I knew it was coming, was even “sort of” prepared for it, but when the news broke that Andy Griffith had died, I couldn’t help but feel as if something special had left this old world. I realize Andy was not a Texan, but I’m betting that he touched about as many lives in Texas as he did anywhere else, and that was a lot.
Those of us who knew him in Mayberry might have laughed at the 1960s town that time forgot…I mean…how many of you were still clicking in for “Sarah” to connect you in the 1960s…but we watched, didn’t we? And you know why we watched?
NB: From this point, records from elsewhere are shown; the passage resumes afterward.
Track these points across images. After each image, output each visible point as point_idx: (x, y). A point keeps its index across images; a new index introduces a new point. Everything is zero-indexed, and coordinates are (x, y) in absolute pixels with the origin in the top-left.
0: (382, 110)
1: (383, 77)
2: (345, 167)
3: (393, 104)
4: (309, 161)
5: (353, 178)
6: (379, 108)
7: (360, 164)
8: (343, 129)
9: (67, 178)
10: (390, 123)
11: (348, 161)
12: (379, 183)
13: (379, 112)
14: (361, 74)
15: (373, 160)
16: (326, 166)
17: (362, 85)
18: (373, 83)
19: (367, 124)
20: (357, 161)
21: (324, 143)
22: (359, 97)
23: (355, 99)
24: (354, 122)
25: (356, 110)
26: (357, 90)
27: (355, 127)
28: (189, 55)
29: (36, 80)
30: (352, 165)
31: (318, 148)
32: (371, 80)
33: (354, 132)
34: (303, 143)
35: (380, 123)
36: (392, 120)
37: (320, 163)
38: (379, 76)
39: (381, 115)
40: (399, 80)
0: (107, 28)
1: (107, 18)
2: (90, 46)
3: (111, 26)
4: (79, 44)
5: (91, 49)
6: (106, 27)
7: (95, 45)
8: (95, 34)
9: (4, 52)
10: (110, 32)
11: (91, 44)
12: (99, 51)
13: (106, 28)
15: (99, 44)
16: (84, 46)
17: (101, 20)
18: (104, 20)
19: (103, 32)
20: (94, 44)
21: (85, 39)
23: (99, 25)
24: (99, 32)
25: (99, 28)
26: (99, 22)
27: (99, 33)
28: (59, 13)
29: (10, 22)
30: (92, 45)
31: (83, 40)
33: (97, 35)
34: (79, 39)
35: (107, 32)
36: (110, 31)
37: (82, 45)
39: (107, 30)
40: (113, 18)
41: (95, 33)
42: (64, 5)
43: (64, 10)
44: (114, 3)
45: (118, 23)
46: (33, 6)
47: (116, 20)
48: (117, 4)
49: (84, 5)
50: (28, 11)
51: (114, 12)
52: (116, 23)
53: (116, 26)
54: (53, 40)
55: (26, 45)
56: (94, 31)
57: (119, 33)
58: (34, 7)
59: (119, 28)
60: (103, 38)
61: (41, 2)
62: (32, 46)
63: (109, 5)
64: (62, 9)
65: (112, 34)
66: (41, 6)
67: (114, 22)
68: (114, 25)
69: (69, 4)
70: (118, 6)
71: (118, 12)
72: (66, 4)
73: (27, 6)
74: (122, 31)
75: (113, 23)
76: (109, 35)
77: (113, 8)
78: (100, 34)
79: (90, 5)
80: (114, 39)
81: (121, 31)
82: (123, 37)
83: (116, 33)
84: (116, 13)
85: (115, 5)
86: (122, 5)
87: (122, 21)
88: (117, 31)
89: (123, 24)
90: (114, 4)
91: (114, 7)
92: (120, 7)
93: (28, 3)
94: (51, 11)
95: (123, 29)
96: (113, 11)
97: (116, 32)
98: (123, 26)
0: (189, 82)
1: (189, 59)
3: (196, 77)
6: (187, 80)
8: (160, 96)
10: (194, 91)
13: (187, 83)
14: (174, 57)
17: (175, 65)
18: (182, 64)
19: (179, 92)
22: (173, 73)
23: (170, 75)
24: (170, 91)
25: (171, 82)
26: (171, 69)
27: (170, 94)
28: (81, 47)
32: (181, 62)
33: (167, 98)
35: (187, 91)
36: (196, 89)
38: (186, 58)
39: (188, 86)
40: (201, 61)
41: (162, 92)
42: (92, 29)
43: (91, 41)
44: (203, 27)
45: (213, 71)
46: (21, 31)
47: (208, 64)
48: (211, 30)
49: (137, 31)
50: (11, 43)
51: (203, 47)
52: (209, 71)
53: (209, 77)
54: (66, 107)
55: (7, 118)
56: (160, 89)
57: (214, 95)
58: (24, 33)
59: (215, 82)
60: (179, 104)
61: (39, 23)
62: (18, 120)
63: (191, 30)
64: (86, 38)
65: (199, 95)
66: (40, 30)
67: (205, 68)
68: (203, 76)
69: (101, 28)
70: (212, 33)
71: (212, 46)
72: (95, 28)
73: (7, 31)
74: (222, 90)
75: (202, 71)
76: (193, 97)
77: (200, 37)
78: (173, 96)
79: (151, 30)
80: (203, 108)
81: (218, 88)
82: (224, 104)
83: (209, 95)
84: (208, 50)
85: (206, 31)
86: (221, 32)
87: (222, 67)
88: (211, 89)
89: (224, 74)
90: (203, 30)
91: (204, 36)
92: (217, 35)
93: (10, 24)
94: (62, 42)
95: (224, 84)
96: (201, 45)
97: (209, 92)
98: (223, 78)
We watched because The Andy Griffith Show was a sitcom that left us feeling a little better about life when it was over, something that few television shows do today.
Yes, the town of Mayberry became a state of mind for many of us, a place that continues to live on, a place to which we can retreat when the everyday cares of life become a little overwhelming, for it is in Mayberry that nothing changes, where if we but close our eyes we will find our own special Aunt Bee as she bends to take a pie from the oven.
Mayberry is also that place where men still sit on benches and spit, and whittle, and tell their stories to all who will listen while children run and play with no thought of the dangers that we fear today. And it is Mayberry that most of us are searching to find today, whether we know it or not.
Yes, Andy, you never knew it, but we were great friends. I will miss you.